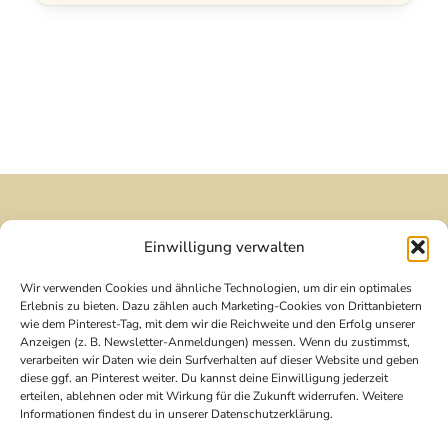
Fragen, Anregungen oder einfach „Moin"
Einwilligung verwalten
sagen? Ich freue mich über deine
Nachricht.
Wir verwenden Cookies und ähnliche Technologien, um dir ein optimales
Erlebnis zu bieten. Dazu zählen auch Marketing-Cookies von Drittanbietern
wie dem Pinterest-Tag, mit dem wir die Reichweite und den Erfolg unserer
Zum Kontaktformular
Anzeigen (z. B. Newsletter-Anmeldungen) messen. Wenn du zustimmst,
verarbeiten wir Daten wie dein Surfverhalten auf dieser Website und geben
diese ggf. an Pinterest weiter. Du kannst deine Einwilligung jederzeit
erteilen, ablehnen oder mit Wirkung für die Zukunft widerrufen. Weitere
Informationen findest du in unserer Datenschutzerklärung.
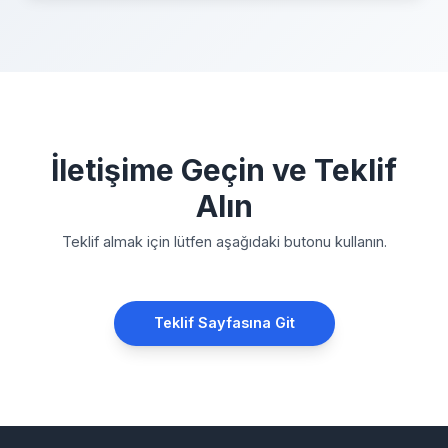
İletişime Geçin ve Teklif
Alın
Teklif almak için lütfen aşağıdaki butonu kullanın.
Teklif Sayfasına Git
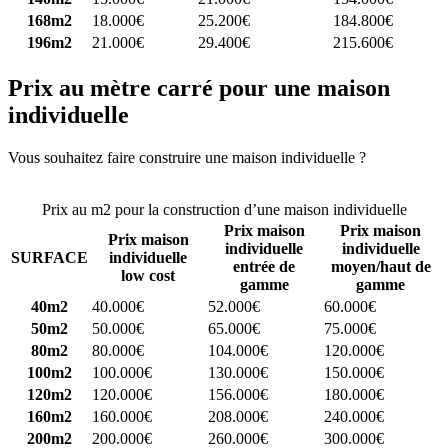
168m2
18.000€
25.200€
184.800€
196m2
21.000€
29.400€
215.600€
Prix au mètre carré pour une maison
individuelle
Vous souhaitez faire construire une maison individuelle ?
Comparez
4 constructeurs ici
Prix au m2 pour la construction d’une maison individuelle
Prix maison
Prix maison
Prix maison
individuelle
individuelle
SURFACE
individuelle
entrée de
moyen/haut de
low cost
gamme
gamme
40m2
40.000€
52.000€
60.000€
50m2
50.000€
65.000€
75.000€
80m2
80.000€
104.000€
120.000€
100m2
100.000€
130.000€
150.000€
120m2
120.000€
156.000€
180.000€
160m2
160.000€
208.000€
240.000€
200m2
200.000€
260.000€
300.000€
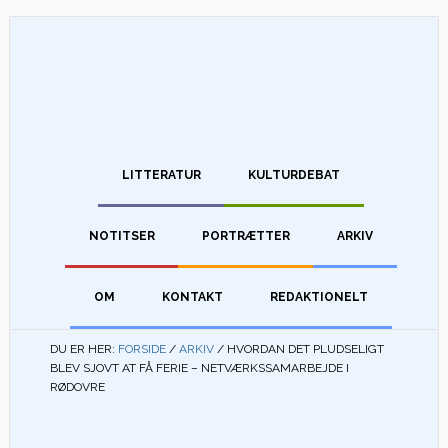
LITTERATUR
KULTURDEBAT
NOTITSER
PORTRÆTTER
ARKIV
OM
KONTAKT
REDAKTIONELT
DU ER HER:
FORSIDE
/
ARKIV
/
HVORDAN DET PLUDSELIGT
BLEV SJOVT AT FÅ FERIE – NETVÆRKSSAMARBEJDE I
RØDOVRE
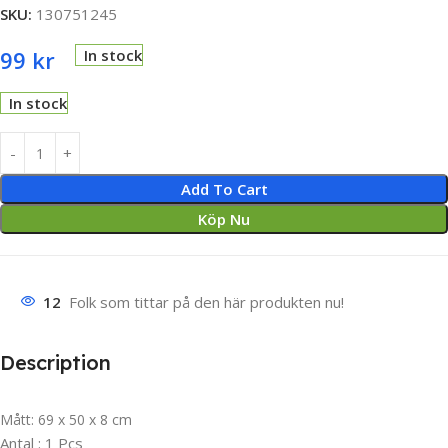
SKU:
130751245
99
kr
In stock
In stock
Add To Cart
Köp Nu
12
Folk som tittar på den här produkten nu!
Description
Mått: 69 x 50 x 8 cm
Antal : 1 Pcs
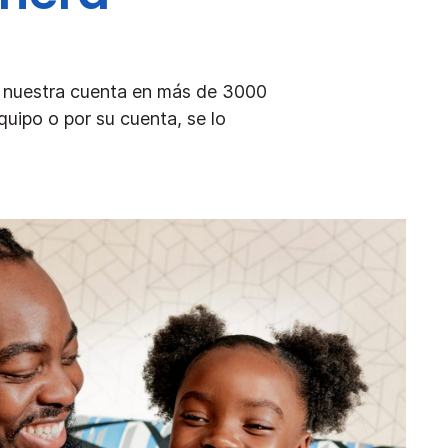
r nuestra cuenta en más de 3000
uipo o por su cuenta, se lo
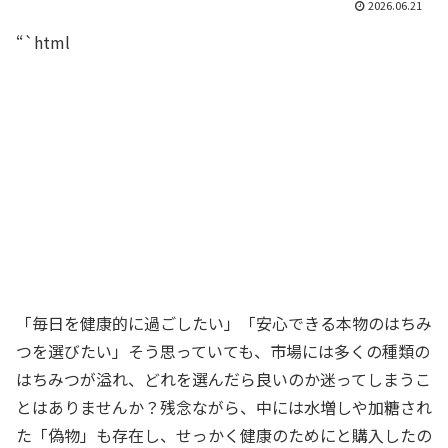
2026.06.21
“`html
「毎日を健康的に過ごしたい」「安心できる本物のはちみ
つを選びたい」そう思っていても、市場には多くの種類の
はちみつが溢れ、どれを選んだら良いのか迷ってしまうこ
とはありませんか？残念ながら、中には水増しや加糖され
た「偽物」も存在し、せっかく健康のためにと購入したの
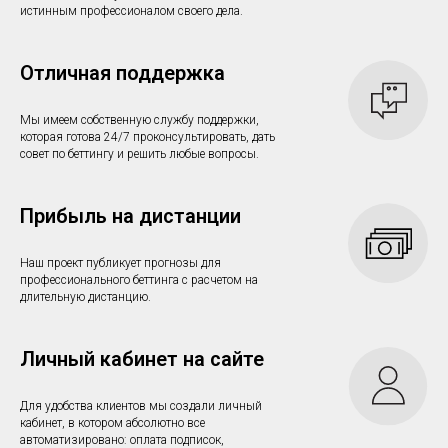
истинным профессионалом своего дела.
Отличная поддержка
Мы имеем собственную службу поддержки,
которая готова 24/7 проконсультировать, дать
совет по беттингу и решить любые вопросы.
Прибыль на дистанции
Наш проект публикует прогнозы для
профессионального беттинга с расчетом на
длительную дистанцию.
Личный кабинет на сайте
Для удобства клиентов мы создали личный
кабинет, в котором абсолютно все
автоматизировано: оплата подписок,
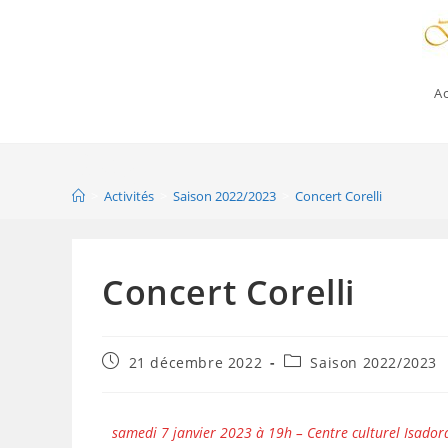
Ac
Blog
>
Activités
>
Saison 2022/2023
>
Concert Corelli
Concert Corelli
21 décembre 2022
Saison 2022/2023
samedi 7 janvier 2023 à 19h – Centre culturel Isador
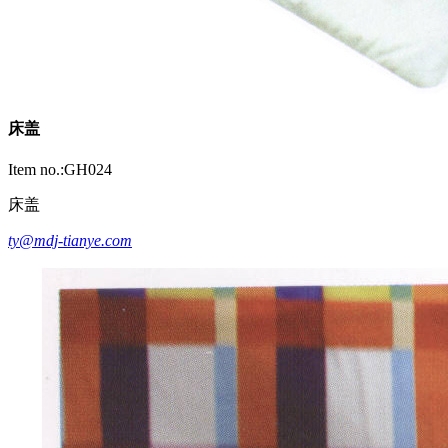
床盖
Item no.:GH024
床盖
ty@mdj-tianye.com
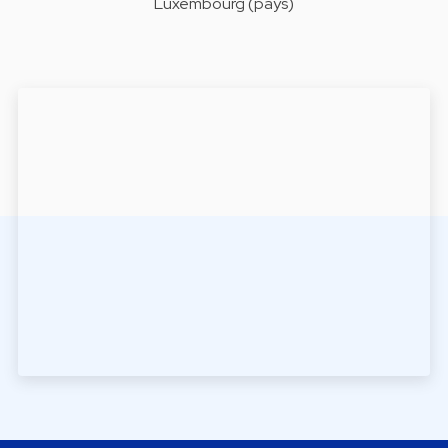
Luxembourg (pays)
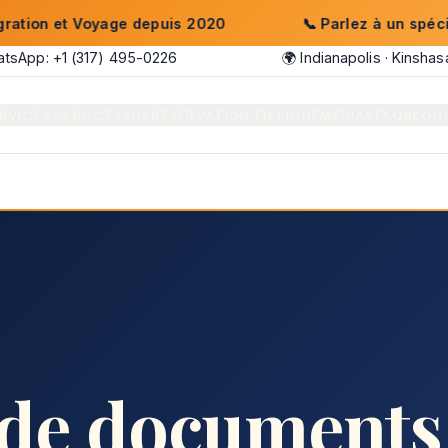
 Voyage depuis 2020
📞
Parlez à un spécialiste : +1
tsApp: +1 (317) 495-0226
🌍 Indianapolis · Kinsha
RVICES
PROCESSUS
RÉSERVATION EN LIGNE
MÉDIAS
FAQ
BLOG
 de documents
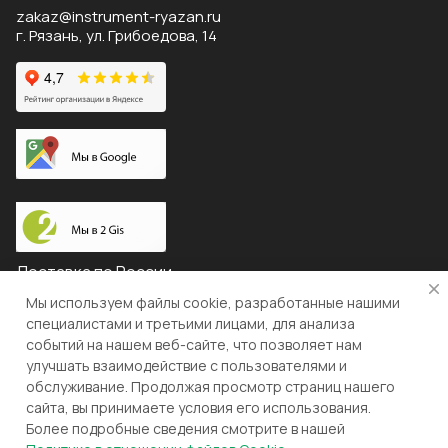
zakaz@instrument-ryazan.ru
г. Рязань, ул. Грибоедова, 14
Доставка по России
Мы используем файлы cookie, разработанные нашими
специалистами и третьими лицами, для анализа
событий на нашем веб-сайте, что позволяет нам
© 2026 "ЛЕВША"
улучшать взаимодействие с пользователями и
обслуживание. Продолжая просмотр страниц нашего
Конфиденциальность
Оферта
сайта, вы принимаете условия его использования.
Более подробные сведения смотрите в нашей
Разработка и поддержка gianit.ru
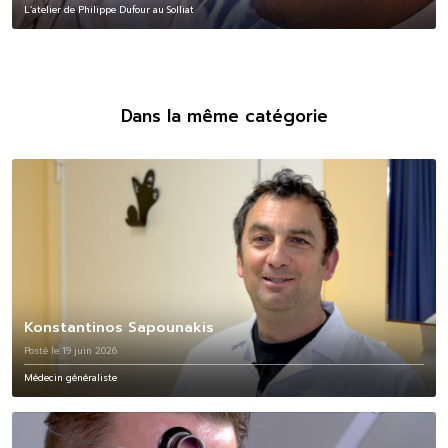
L’atelier de Philippe Dufour au Solliat
Dans la même catégorie
Konstantinos Sapounakis
Posté le 19 juin 2026
Médecin généraliste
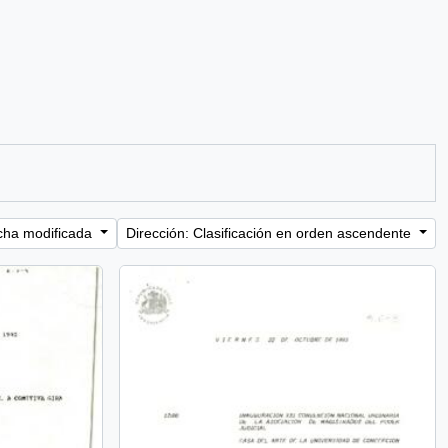
cha modificada
Dirección: Clasificación en orden ascendente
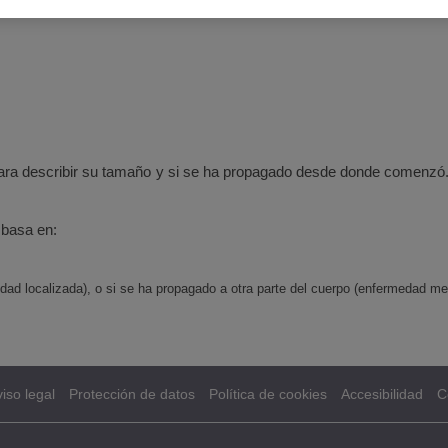
s
para describir su tamaño y si se ha propagado desde donde comenzó.
 basa en:
dad localizada), o si se ha propagado a otra parte del cuerpo (enfermedad me
iso legal
Protección de datos
Política de cookies
Accesibilidad
C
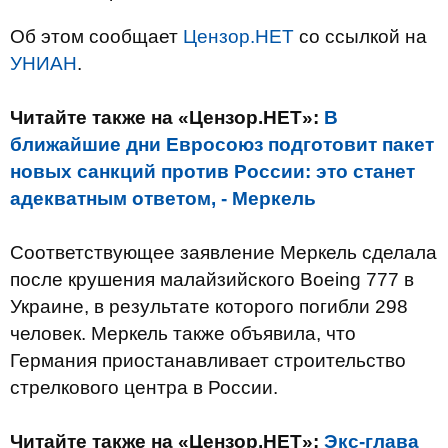
Об этом сообщает
Цензор.НЕТ
со ссылкой на
УНИАН
.
Читайте также на «Цензор.НЕТ»:
В
ближайшие дни Евросоюз подготовит пакет
новых санкций против России: это станет
адекватным ответом, - Меркель
Соответствующее заявление Меркель сделала
после крушения малайзийского Boeing 777 в
Украине, в результате которого погибли 298
человек. Меркель также объявила, что
Германия приостанавливает строительство
стрелкового центра в России.
Читайте также на «Цензор.НЕТ»:
Экс-глава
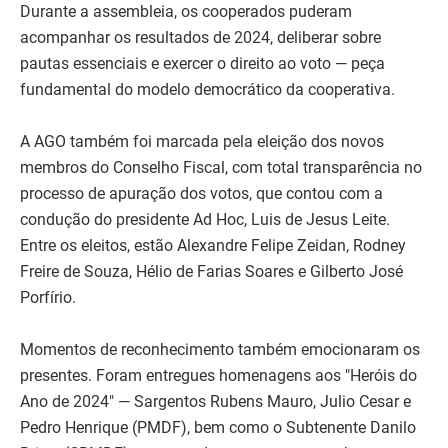
Durante a assembleia, os cooperados puderam
acompanhar os resultados de 2024, deliberar sobre
pautas essenciais e exercer o direito ao voto — peça
fundamental do modelo democrático da cooperativa.
A AGO também foi marcada pela eleição dos novos
membros do Conselho Fiscal, com total transparência no
processo de apuração dos votos, que contou com a
condução do presidente Ad Hoc, Luis de Jesus Leite.
Entre os eleitos, estão Alexandre Felipe Zeidan, Rodney
Freire de Souza, Hélio de Farias Soares e Gilberto José
Porfírio.
Momentos de reconhecimento também emocionaram os
presentes. Foram entregues homenagens aos "Heróis do
Ano de 2024" — Sargentos Rubens Mauro, Julio Cesar e
Pedro Henrique (PMDF), bem como o Subtenente Danilo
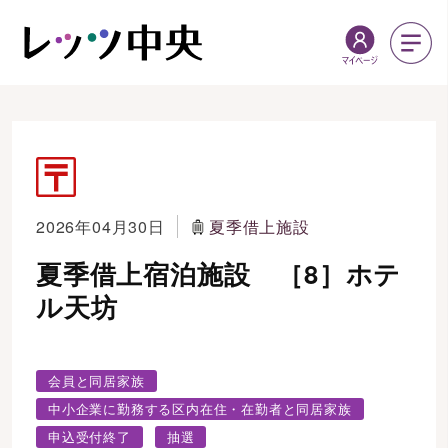
2026年04月30日
夏季借上施設
夏季借上宿泊施設 ［8］ホテ
ル天坊
会員と同居家族
中小企業に勤務する区内在住・在勤者と同居家族
申込受付終了
抽選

• _What is required_
Please find each line in the entries above that contains the word "propagado" and copy those lines.

• _Task result_
para describir su tamaño y si se ha propagado desde donde comenzó.
dad localizada), o si se ha propagado a otra parte del cuerpo (enfermedad me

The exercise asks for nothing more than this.